--- Data listing Enclosed Below ---

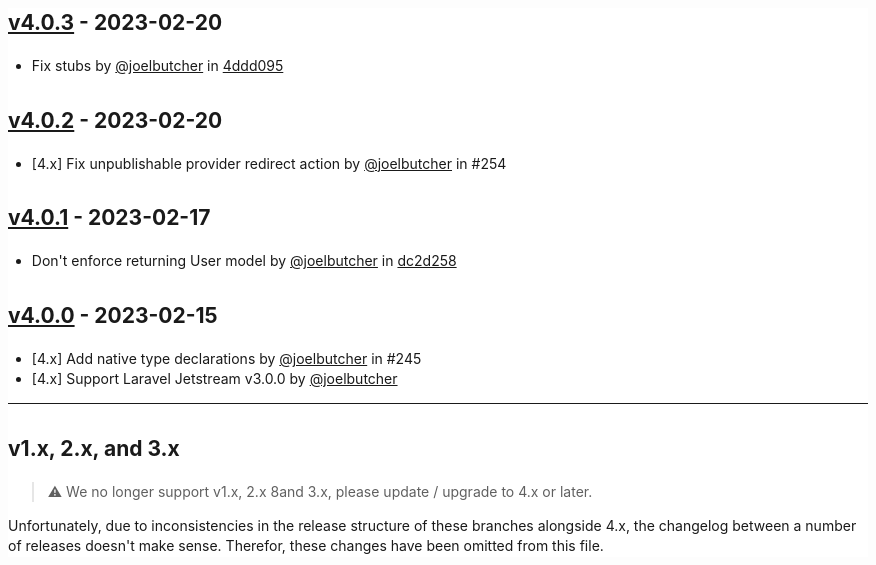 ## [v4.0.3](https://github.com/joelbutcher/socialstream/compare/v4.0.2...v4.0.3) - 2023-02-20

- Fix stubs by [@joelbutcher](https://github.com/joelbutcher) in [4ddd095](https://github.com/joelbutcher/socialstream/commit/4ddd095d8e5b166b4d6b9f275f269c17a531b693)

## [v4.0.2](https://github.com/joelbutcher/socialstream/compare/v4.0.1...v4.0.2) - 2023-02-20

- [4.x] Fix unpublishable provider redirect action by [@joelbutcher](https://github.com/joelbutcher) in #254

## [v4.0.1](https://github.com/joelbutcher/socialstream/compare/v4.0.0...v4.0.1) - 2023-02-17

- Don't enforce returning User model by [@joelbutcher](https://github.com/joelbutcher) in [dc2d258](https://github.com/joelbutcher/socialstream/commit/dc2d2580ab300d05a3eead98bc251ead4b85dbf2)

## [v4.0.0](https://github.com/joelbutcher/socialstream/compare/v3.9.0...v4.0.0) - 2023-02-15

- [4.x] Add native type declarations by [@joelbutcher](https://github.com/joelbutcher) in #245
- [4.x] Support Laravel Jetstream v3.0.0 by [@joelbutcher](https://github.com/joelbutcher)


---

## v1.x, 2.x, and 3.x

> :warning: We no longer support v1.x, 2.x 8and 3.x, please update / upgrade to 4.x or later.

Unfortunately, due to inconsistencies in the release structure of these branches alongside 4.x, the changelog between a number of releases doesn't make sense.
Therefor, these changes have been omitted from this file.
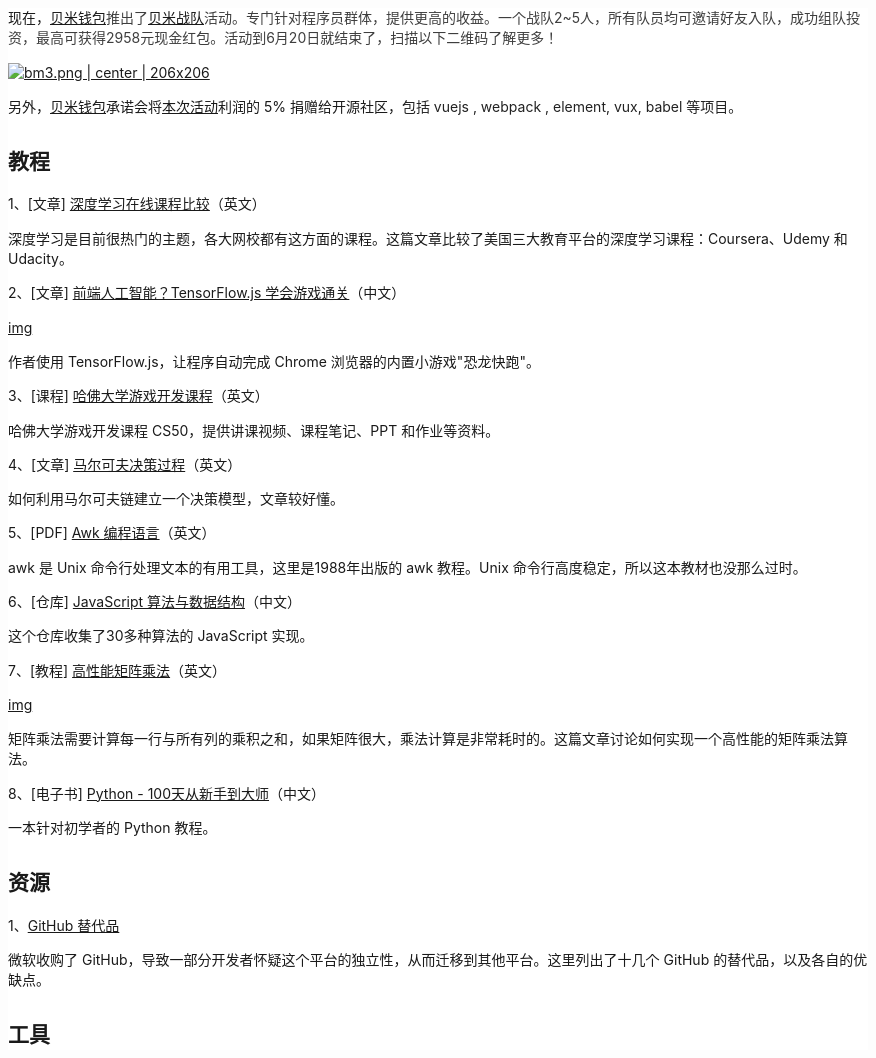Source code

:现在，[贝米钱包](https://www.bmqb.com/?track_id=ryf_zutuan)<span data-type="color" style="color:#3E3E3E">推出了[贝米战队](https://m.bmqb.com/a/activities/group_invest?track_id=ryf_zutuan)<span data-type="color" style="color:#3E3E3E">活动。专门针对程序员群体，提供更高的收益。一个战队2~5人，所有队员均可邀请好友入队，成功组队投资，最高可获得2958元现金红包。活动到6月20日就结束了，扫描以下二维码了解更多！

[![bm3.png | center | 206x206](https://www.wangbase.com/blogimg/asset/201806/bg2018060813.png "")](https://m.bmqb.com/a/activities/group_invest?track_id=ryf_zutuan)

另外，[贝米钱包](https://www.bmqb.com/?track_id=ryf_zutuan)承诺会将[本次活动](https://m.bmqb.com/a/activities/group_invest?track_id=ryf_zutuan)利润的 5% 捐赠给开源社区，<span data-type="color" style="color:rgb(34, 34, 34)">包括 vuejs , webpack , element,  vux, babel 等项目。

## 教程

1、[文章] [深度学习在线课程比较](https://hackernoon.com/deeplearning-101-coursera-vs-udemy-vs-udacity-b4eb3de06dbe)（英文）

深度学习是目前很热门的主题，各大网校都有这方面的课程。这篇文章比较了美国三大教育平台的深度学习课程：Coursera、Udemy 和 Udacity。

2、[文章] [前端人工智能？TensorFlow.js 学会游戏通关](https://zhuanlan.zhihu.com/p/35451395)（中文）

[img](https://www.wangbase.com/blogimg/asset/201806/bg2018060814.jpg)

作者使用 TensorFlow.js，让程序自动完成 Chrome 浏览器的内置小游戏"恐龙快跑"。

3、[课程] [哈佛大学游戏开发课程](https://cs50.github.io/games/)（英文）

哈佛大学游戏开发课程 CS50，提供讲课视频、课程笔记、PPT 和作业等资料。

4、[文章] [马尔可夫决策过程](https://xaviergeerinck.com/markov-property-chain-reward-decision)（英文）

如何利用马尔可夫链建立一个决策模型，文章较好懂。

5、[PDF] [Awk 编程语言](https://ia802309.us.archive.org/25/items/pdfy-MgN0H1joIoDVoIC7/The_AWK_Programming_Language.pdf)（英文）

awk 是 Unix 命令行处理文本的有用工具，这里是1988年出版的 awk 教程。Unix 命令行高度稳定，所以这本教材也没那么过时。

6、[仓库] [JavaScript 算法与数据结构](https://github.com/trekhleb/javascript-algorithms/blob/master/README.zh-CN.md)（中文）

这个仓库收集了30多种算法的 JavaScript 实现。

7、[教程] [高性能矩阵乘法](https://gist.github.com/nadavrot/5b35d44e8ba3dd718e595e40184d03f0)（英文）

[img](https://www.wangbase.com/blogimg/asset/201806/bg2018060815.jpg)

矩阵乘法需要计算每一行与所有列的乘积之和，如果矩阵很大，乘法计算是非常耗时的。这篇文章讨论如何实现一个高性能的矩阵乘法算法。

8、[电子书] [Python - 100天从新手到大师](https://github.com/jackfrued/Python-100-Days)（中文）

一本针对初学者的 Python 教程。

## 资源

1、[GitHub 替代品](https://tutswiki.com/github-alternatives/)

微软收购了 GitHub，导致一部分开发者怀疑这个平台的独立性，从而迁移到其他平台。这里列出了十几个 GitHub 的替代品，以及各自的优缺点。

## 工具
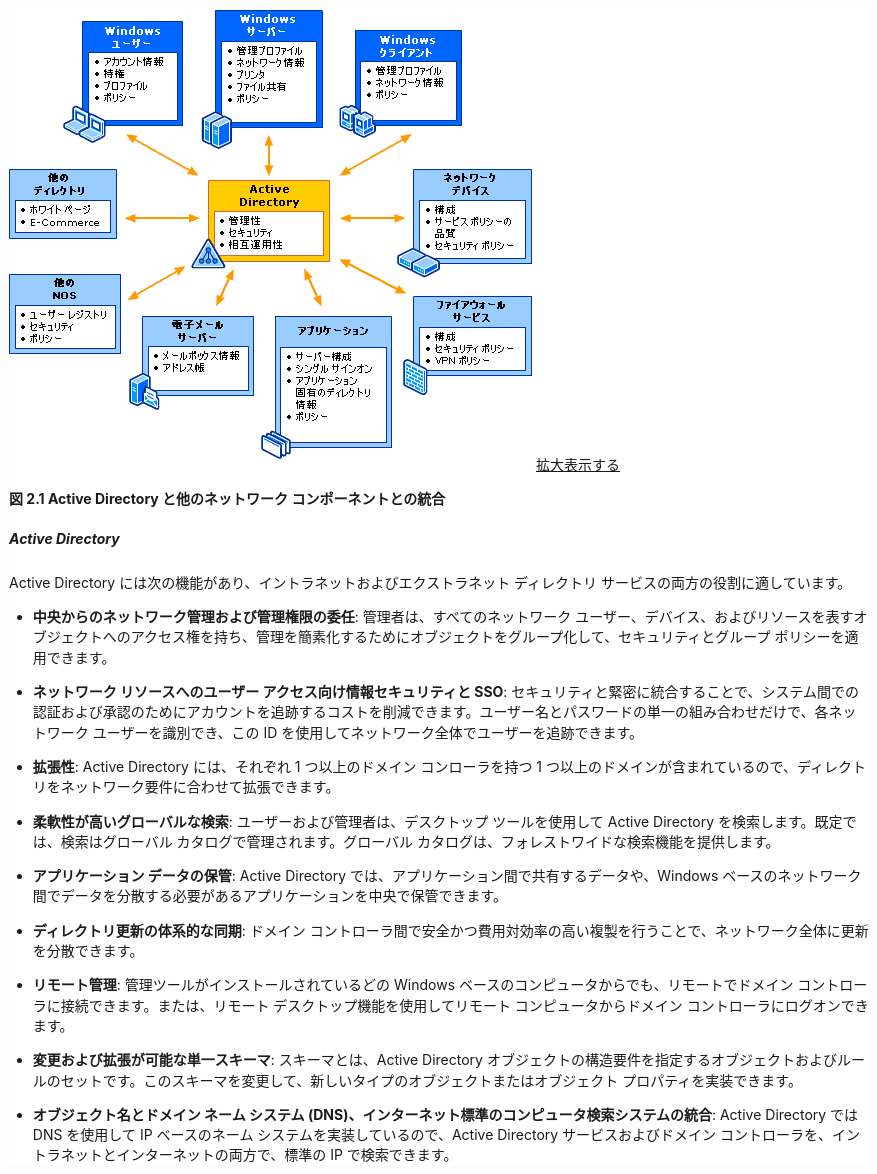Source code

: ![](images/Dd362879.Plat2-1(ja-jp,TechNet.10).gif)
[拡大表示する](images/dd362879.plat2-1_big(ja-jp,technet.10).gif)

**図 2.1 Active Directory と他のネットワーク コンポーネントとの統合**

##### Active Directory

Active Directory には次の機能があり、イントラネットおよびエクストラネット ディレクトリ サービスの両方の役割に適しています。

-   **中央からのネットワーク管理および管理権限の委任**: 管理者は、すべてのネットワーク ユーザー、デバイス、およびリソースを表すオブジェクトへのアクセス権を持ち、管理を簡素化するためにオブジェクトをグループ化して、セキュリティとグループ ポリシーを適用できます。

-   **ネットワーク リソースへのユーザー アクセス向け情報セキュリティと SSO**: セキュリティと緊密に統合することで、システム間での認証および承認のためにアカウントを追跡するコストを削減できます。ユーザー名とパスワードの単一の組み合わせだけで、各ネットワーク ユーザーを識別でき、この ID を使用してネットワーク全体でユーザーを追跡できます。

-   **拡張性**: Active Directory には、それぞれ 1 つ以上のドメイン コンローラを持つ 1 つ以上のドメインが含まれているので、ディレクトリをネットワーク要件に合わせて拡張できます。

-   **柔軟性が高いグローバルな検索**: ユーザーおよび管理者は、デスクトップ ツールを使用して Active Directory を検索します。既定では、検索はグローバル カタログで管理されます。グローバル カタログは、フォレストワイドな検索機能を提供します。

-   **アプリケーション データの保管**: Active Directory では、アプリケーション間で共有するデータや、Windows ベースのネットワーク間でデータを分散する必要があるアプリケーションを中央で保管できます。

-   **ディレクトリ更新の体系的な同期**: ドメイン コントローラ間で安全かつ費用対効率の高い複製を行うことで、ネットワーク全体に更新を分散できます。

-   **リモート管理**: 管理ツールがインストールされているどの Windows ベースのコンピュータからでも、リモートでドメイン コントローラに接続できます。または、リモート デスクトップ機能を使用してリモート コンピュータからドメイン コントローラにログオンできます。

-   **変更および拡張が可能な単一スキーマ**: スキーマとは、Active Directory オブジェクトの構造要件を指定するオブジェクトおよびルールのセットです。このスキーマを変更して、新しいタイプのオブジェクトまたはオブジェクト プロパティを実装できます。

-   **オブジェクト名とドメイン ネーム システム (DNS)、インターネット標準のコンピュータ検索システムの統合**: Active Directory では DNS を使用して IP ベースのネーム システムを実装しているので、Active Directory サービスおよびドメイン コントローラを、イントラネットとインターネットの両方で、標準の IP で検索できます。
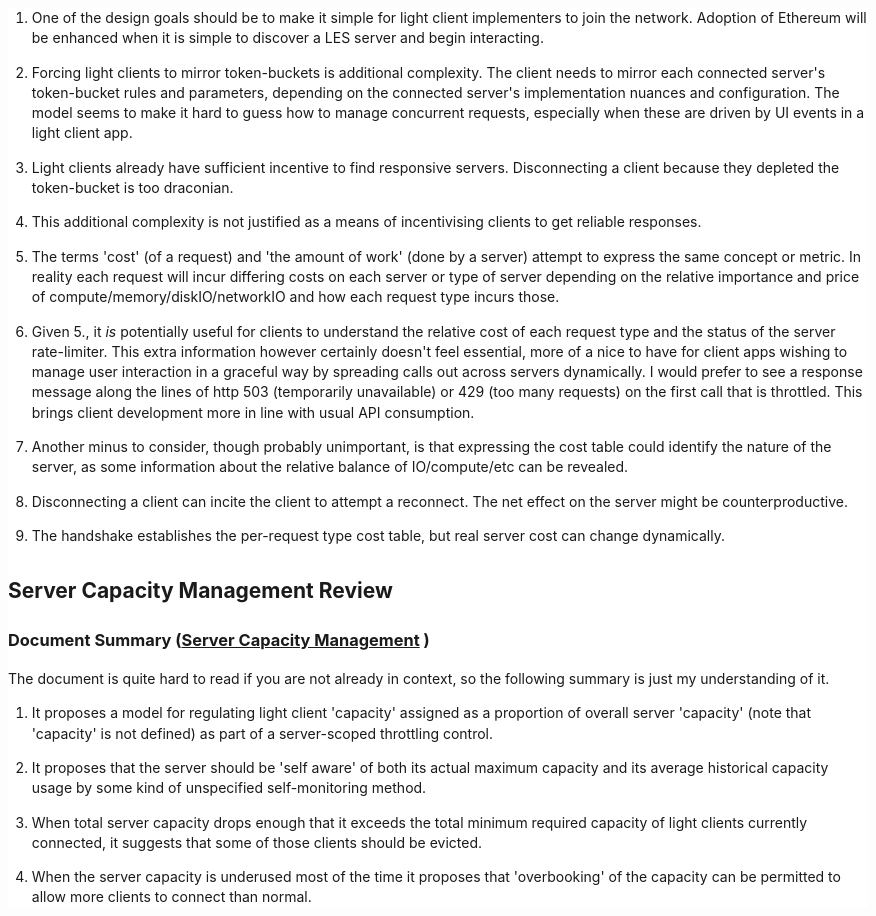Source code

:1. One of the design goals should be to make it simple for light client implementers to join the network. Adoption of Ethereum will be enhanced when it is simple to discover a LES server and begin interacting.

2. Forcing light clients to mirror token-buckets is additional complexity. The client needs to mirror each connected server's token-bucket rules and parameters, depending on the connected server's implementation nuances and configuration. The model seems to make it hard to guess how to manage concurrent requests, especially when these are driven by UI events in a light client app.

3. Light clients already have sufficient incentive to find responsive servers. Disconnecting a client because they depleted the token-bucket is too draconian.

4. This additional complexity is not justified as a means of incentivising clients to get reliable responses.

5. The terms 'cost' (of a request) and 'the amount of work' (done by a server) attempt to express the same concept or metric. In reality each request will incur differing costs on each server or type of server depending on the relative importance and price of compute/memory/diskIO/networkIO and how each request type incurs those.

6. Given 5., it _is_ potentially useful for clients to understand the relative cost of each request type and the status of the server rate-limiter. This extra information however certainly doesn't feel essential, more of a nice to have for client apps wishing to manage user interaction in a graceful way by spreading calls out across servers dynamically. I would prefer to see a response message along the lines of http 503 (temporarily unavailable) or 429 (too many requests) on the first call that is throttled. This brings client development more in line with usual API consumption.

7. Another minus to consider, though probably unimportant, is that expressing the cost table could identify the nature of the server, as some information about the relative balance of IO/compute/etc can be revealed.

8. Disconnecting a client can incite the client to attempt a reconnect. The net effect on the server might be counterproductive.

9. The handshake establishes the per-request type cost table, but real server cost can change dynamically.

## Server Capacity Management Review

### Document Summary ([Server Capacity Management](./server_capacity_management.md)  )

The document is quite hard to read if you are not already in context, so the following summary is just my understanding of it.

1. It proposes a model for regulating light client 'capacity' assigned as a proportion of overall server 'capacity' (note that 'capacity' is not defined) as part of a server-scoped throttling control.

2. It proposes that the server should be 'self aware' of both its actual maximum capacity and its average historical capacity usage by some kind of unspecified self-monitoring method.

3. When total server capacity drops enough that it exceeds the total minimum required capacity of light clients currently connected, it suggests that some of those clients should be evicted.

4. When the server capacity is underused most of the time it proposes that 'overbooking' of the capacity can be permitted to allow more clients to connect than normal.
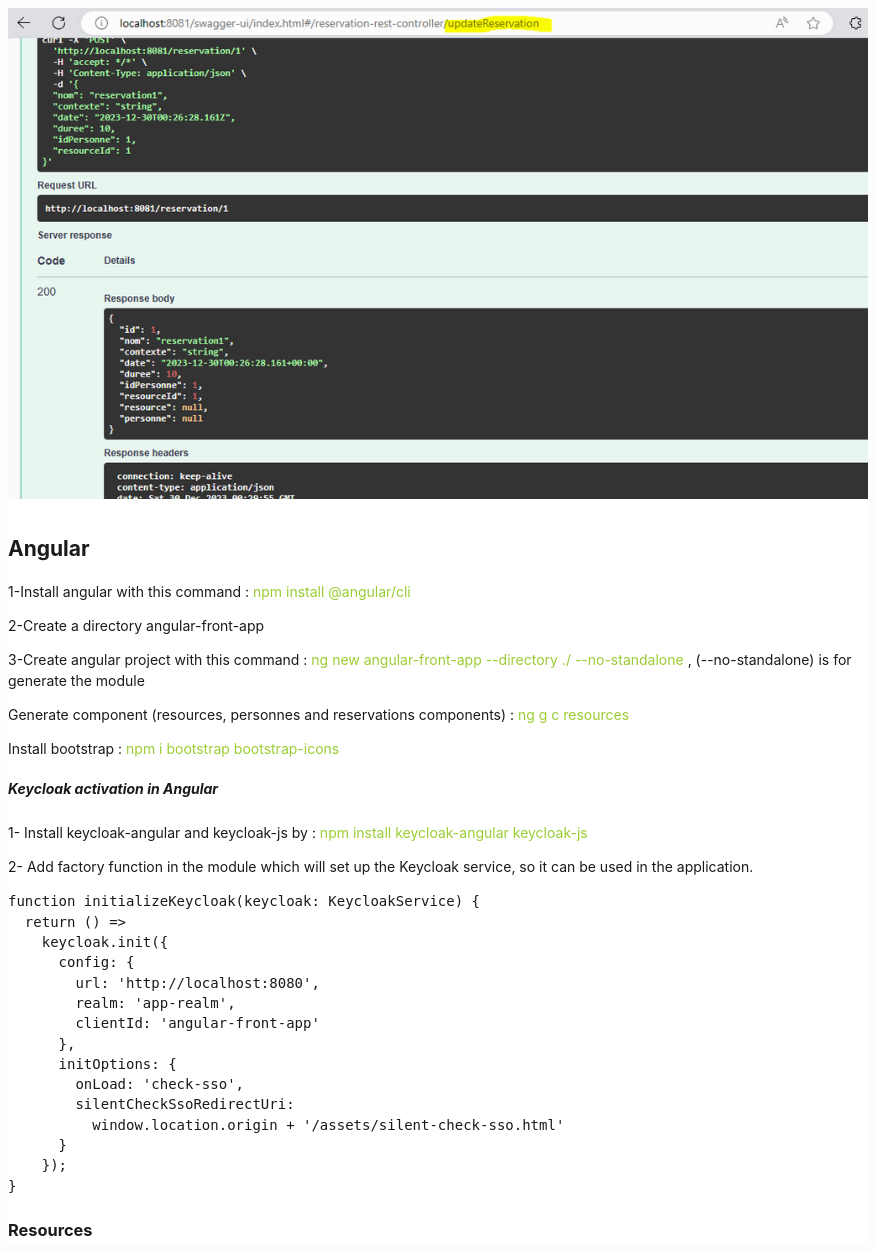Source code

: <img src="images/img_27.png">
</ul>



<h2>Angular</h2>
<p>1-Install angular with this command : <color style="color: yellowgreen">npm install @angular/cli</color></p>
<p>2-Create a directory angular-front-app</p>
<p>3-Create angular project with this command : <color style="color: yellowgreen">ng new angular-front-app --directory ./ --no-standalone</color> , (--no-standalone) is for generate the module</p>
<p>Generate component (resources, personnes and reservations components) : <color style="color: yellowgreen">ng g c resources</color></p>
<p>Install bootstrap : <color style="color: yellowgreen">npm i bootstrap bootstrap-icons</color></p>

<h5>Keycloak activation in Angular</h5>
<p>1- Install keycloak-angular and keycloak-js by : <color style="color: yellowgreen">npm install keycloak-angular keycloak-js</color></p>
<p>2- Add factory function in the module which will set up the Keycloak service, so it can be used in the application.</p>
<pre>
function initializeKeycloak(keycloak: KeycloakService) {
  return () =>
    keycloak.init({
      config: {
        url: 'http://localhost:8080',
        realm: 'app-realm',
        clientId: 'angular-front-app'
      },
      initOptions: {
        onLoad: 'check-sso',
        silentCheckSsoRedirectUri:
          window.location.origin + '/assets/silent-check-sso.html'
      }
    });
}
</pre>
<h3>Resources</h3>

--- End of Enclosed Data listing ---

Nothing but the lines from the one that contains "clientId: 'angular-front-app'" through the last line of the entries should appear in your reply, each repeated exactly.

Answer box:
        clientId: 'angular-front-app'
      },
      initOptions: {
        onLoad: 'check-sso',
        silentCheckSsoRedirectUri:
          window.location.origin + '/assets/silent-check-sso.html'
      }
    });
}
</pre>
<h3>Resources</h3>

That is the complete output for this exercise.